Stellenabbau, Filialschließungen und drohende massive finanzielle Einschnitte: Für die Beschäftigten des kriselnden Warenhauskonzerns Karstadt kommt es derzeit knüppeldick. Besonders die quälende Ungewissheit, wie sich das Unternehmen unter dem neuen Eigentümer René Benko aufstellen wird und was von dem Warenhauskonzern übrig bleibt, wird zur Geduldsprobe.

Verdi-Bundesvorstand Stefanie Nutzenberger rügt, dass die Karstadt-Führung nur scheibchenweise mit schlechten Nachrichten herausrücke und die Belegschaft mürbe machen wolle. An diesem Mittwoch (12.11.) starten Verhandlungen zwischen Belegschaftsvertretern und Konzernspitze über das Kürzungsprogramm.

"Paket der Grausamkeiten"

Was auf die Mitarbeiter des Unternehmens zukommen könnte, das machten Gesamtbetriebsrat und Wirtschaftsausschuss unlängst in einem Rundbrief an alle Beschäftigten deutlich: Danach plant das Management den Abbau von fast 2000 Vollzeitstellen, unter anderem in der Zentrale und in der Online-Sparte.

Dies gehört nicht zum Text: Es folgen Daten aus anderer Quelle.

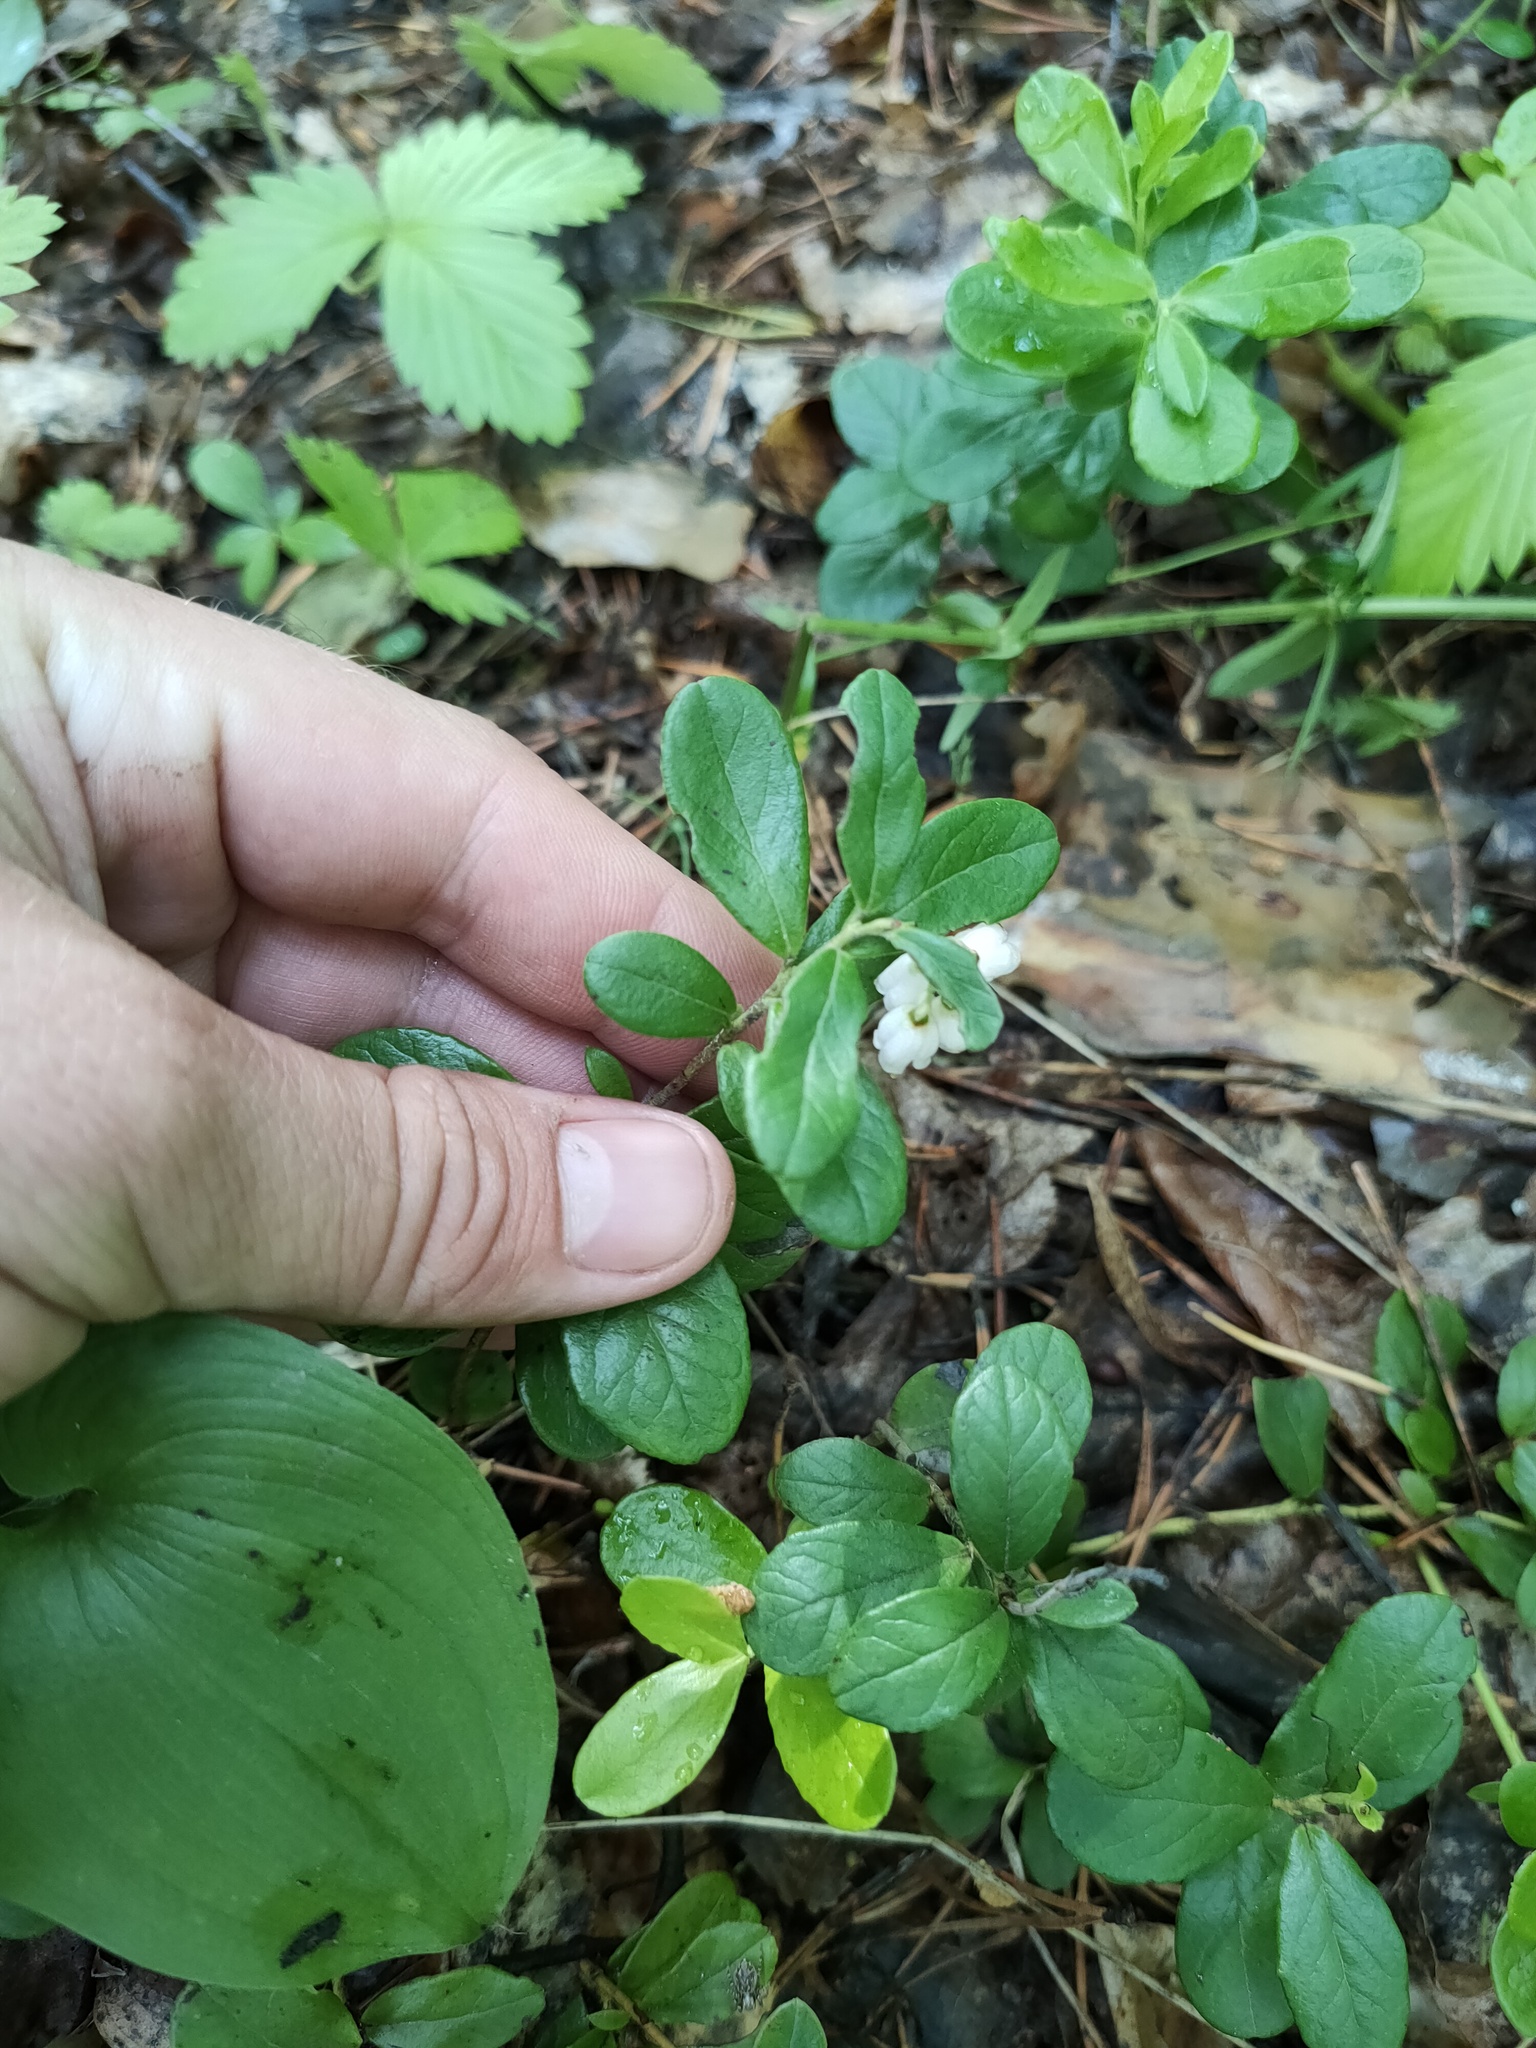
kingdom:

Berücksichtigt man die Teilzeitquote, wären 3000 Menschen betroffen. „Dies ist kein Sanierungsprogramm, sondern ein Kahlschlag", schimpfen die Betriebsräte und sprechen von einem "Paket der Grausamkeiten". Karstadt hat derzeit rund 17 000 Beschäftigte.

Doch damit nicht genug: Der neue Konzernchef Stephan Fanderl will darüber hinaus alle Häuser auf den Prüfstand stellen. Ob sich damit bereits ein neues Schließungsszenario andeutet, muss abgewartet werden. Gefährdet sind am ehesten die defizitären Häuser. Ihnen will Fanderl nur noch bis Mitte 2015 Zeit für eine Trendwende geben will - viel zu kurz sagen Kritiker.

Es entstehe der Eindruck, dass es Immobilieninvestor Benko an manchen Standorten in Wirklichkeit gar nicht um eine Rettung der Filialen, sondern um die Verwertung der Immobilien geht, heißt es bei Gewerkschaftern. Wolle man die Kunden tatsächlich in den Mittelpunkt rücken, brauche es mehr und nicht immer weniger Beschäftigte auf der Fläche. Gefährdete Standorte werden offiziell nicht genannt, aber die Spekulationen schießen hoch. Filialen in mittelgroßen Städten wie Mönchengladbach, Bottrop oder Iserlohn sollen zu kämpfen haben, aber auch Standorte in Metropolen wie Düsseldorf oder München.

Viele Betriebsräte und die Gewerkschaft sind zum Widerstand entschlossen. Und der regt sich auch deshalb, weil den ohnehin gebeutelten Mitarbeitern erneut tief in die Taschen gegriffen werden soll: Streichung des Urlaubsgelds und der tariflichen Sonderzahlung (Weihnachtsgeld) ab 2015, Erhöhung der Arbeitszeiten und eine Verlängerung der Tarifpause. Hierüber werden Arbeitgeber und Gewerkschaft in der kommenden Woche (17.11.) in einer weiteren Tarifrunde verhandeln.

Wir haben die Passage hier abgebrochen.